Ecarts. Mais le président ne cache pas ses préoccupations. Son université a besoin de moyens pour se développer, notamment pour recruter. Et il ne les voit pas venir. A l’instar des petites universités, il s’inquiète aussi des écarts en train de se creuser avec les « grandes », qui raflent les appels à projets des Investissements d’avenir et les millions d’euros à la clé. « Je n’ai aucune envie de devenir une université de proximité qui délivre des licences puis voit partir ses étudiants en master vers de grands pôles », dit-il.

Quatre ans et demi après le vote de la loi sur l’autonomie, le gouvernement brandit la LRU (dite aussi « loi Pécresse » du nom de l’ex-ministre de l’Enseignement supérieur) comme « la » réforme réussie du quinquennat. Preuve de son succès, avance-t-il, les universités ne se sont pas fait prier pour devenir autonomes, c’est-à-dire pour prendre les « responsabilités et les compétences élargies » (les RCE) prévues par la loi. Avec la LRU, elles gèrent en effet désormais elles-mêmes leur masse salariale et les ressources humaines - auparavant du ressort de l’Etat. Elles peuvent aussi devenir propriétaires de leurs bâtiments et de leurs terrains. Et leurs présidents, dotés de pouvoirs renforcés, deviennent de vrais patrons. De plus, poursuit le gouvernement pour vanter sa réforme, après la forte mobilisation de 2009, les universitaires et les chercheurs sont retournés tranquillement dans leurs amphis et dans leurs labos. Et on ne les entend plus, signe, selon lui, d’un silencieux ralliement.

Silence. La réalité est moins rose. Depuis le vote de la loi en août 2007, les universités sont tout simplement obligées de devenir autonomes d’ici août 2012. Logiquement, les plus enthousiastes ou celles se sentant prêtes ont sauté le pas les premières le 1er janvier 2009. Les plus rétives ou les moins prêtes ont attendu le dernier moment, c’est-à-dire 2012. Quant au silence actuel des manifestants de 2009, cela peut être interprété comme de la résignation.

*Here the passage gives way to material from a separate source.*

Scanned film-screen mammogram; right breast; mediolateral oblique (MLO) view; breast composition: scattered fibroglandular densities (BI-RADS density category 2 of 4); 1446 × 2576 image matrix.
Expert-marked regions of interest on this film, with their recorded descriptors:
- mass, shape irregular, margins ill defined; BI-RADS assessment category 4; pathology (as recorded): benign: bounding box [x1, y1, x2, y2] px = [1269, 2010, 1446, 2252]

Anne Fraïsse, présidente de Montpellier-III (17 400 étudiants) et vice-présidente de la CPU (conférence des présidents d’université), a toujours été contre la LRU. Et elle le reste : « Nous sommes passés à l’autonomie le 1er janvier parce que nous le devons, mais que nous apporte-t-elle ? On nous délègue la gestion de la masse salariale. Or cela coûte cher, car il faut des gens formés et on nous transfère de nouvelles tâches. Et les moyens ne suivent pas. Cela revient à gérer la pénurie. De plus, l’Etat continue de nous donner des ordres - par exemple il fixe un plancher de 1 500 heures de cours pour la licence sans nous accorder un sou en plus. Ou alors, lorsque nous accusons deux déficits successifs, c’est le recteur qui gère notre budget. »

En passant à l’autonomie parmi les derniers, Anne Fraïsse compte éviter les déboires de ses prédécesseurs qui ont essuyé les plâtres d’une réforme précipitée. En effet, avant de devenir autonome, chaque université négocie avec l’Etat le montant de la masse salariale qui va lui être transféré pour payer ses personnels. Faute d’expérience, au début, cela a souvent été désavantageux pour les universités. Elles s’en sont rendu compte lorsqu’après deux ans de fonctionnement, elles ont commencé à avoir des budgets en déficit. L’Etat lui-même a fait de grosses bourdes : il a notamment oublié de prendre en compte le GVT (glissement vieillesse technicité) - l’impact du vieillissement du personnel sur la masse salariale. « Dans nos négociations, le ministère rogne sur tout, souligne Anne Fraïsse. Il se vante de ne pas supprimer de postes mais il essaie de le faire faire par les universités. »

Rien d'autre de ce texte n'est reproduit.